GREVE DOS CAMINHONEIROS NO PAÍS DAS RODOVIAS

WILSON DE CARVALHO -


Há 17 anos, quando eu editava a Revista da Bolsa de Gêneros Alimentícios, aconteceu uma greve dos caminhoneiros. Semelhante quase em tudo, à de uma semana, o que me fez escrever sobre o “PAÍS DO DIESEL”, com destaque para outro problema, não apenas grave, mas vergonhoso: os pedágios implantados até em vias urbanas e caros demais. Um verdadeiro roubo.

A matéria de duas páginas, pasmem, poderia ser republicada sem tirar uma só linha.

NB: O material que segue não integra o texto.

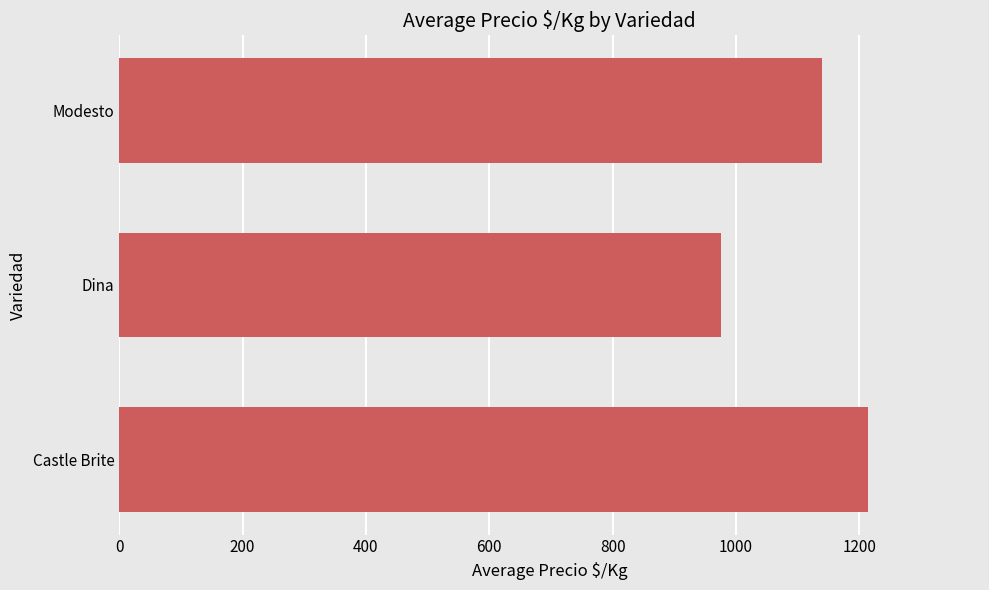

Does the chart contain any negative values?

No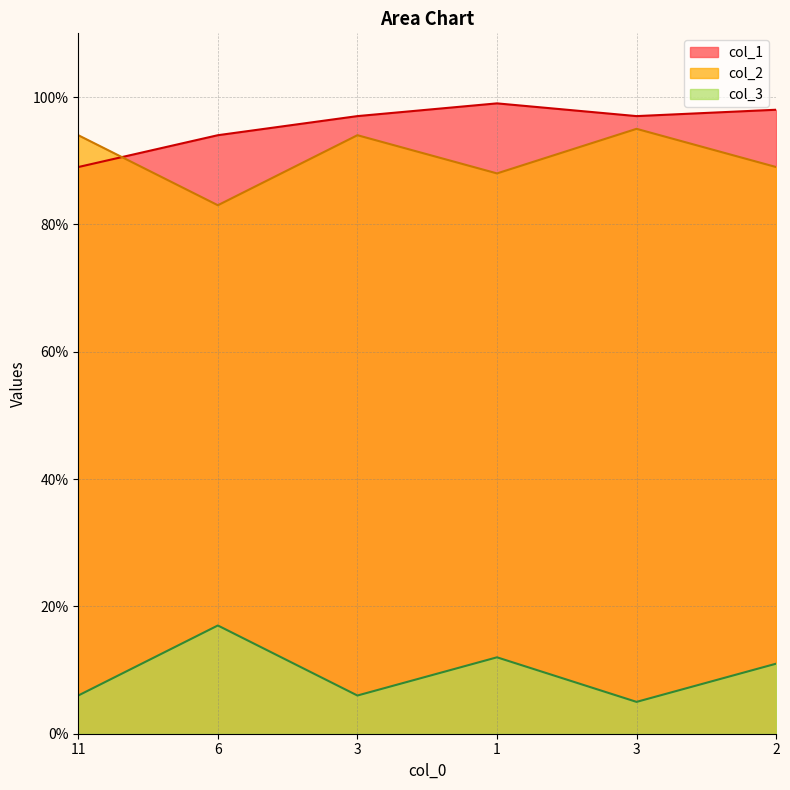

How many data points does each series have?

6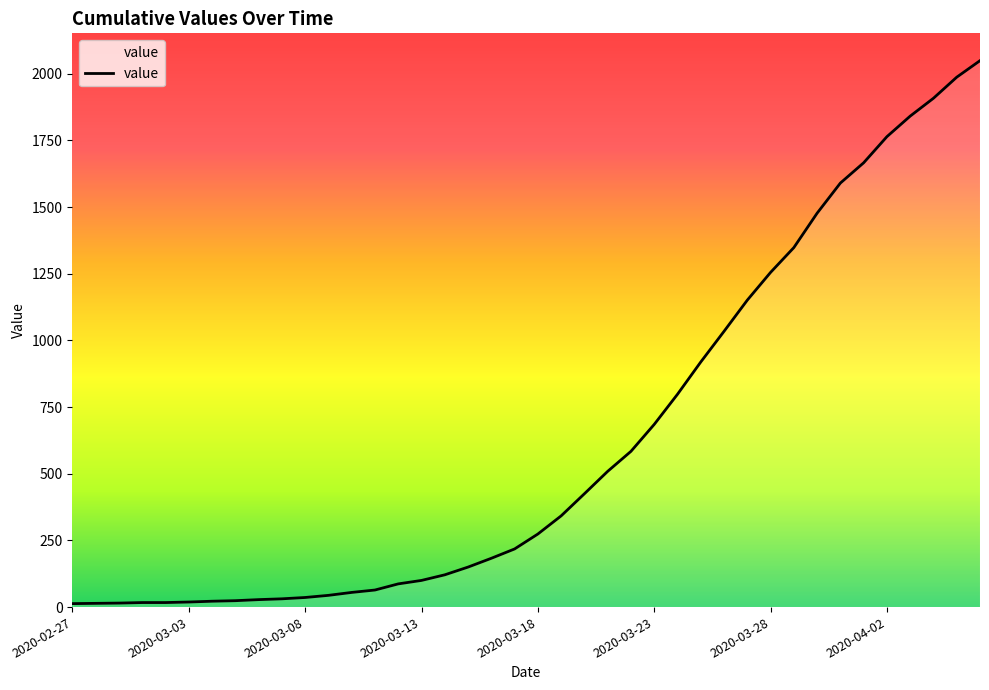

What is the difference between the maximum and minimum values?

2036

Em especial, a legenda de uma das fotos “O povo aprovou a greve dos caminhoneiros”. Publicamos também um mapa do Brasil cortado apenas por rodovias, ao contrário de todo o mundo. Claro, para interesses de políticos ladrões e empresários. No Jornal A Nova Democracia, escrevi outra matéria mais ampla “O BRASIL DOS ÔNIBUS E CAMINHÕES”.

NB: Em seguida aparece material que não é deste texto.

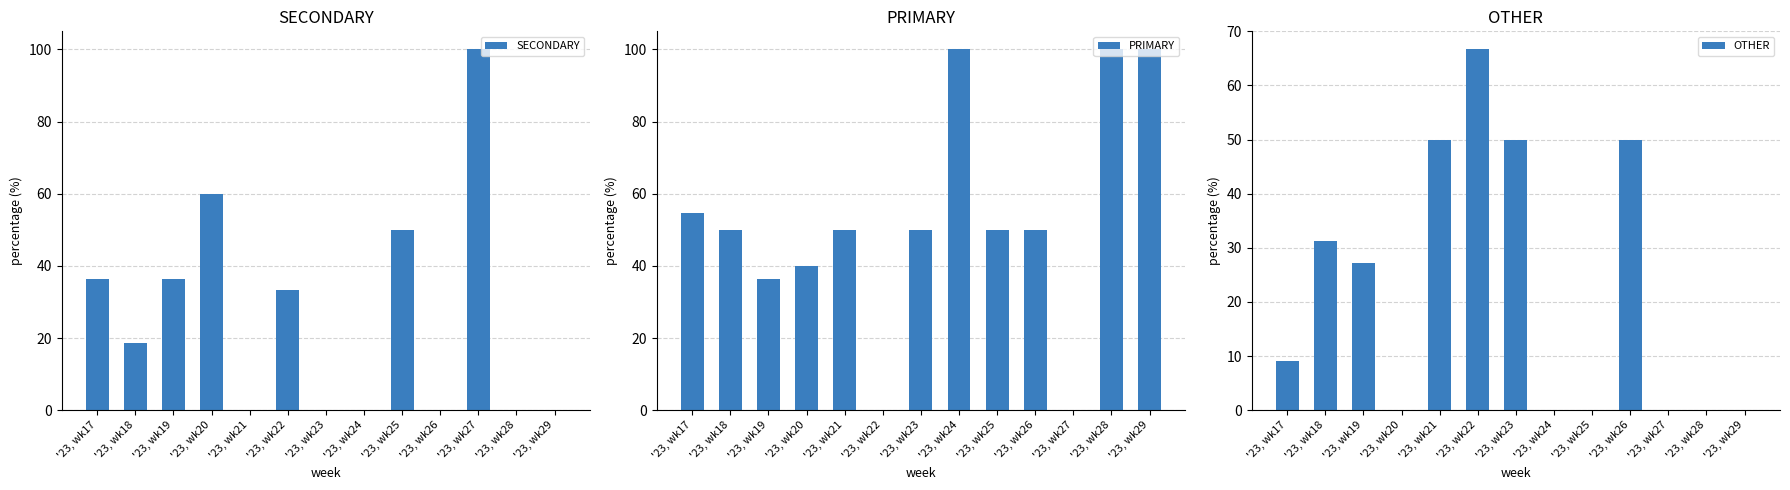

How many positive values does the OTHER series have?

7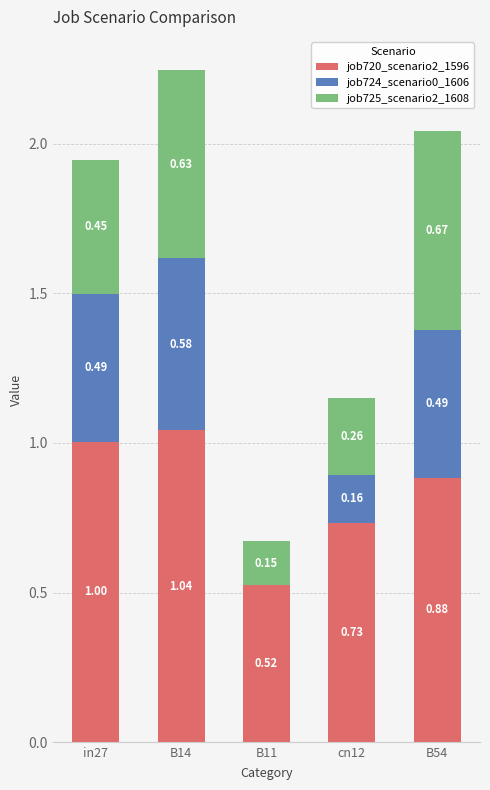

What is the total value across all series at B14?

2.2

De lá para cá, nada mudou e, ao que tudo indica nada mudará após nova greve dos caminhoneiros. A exemplo, aliás, da passeata histórica de 2013, quando se pediu, em especial, uma reforma política e uma verdadeira democracia. Mas voltemos à greve recente. As estradas, inclusive, continuarão com má qualidade e os empresários tomando conta apenas das melhores como a Via Dutra. Continuaremos com 80% dos trilhos ainda do tempo do império e desativados. E os 20% entregues a empresas como, por exemplo, a que liga Rio a São Paulo para servir interesses que nada têm a ver com o país. Ou para alguém levar por fora. Sim, tudo indica que sim. No Brasil, salvo raríssimas exceções, os políticos tratam apenas deles e de seus familiares, ignorando totalmente as necessidades da sociedade. Uma realidade que precisa mudar. Os caminhoneiros mostraram como será possível. Sem violência e baderna, vale enfatizar.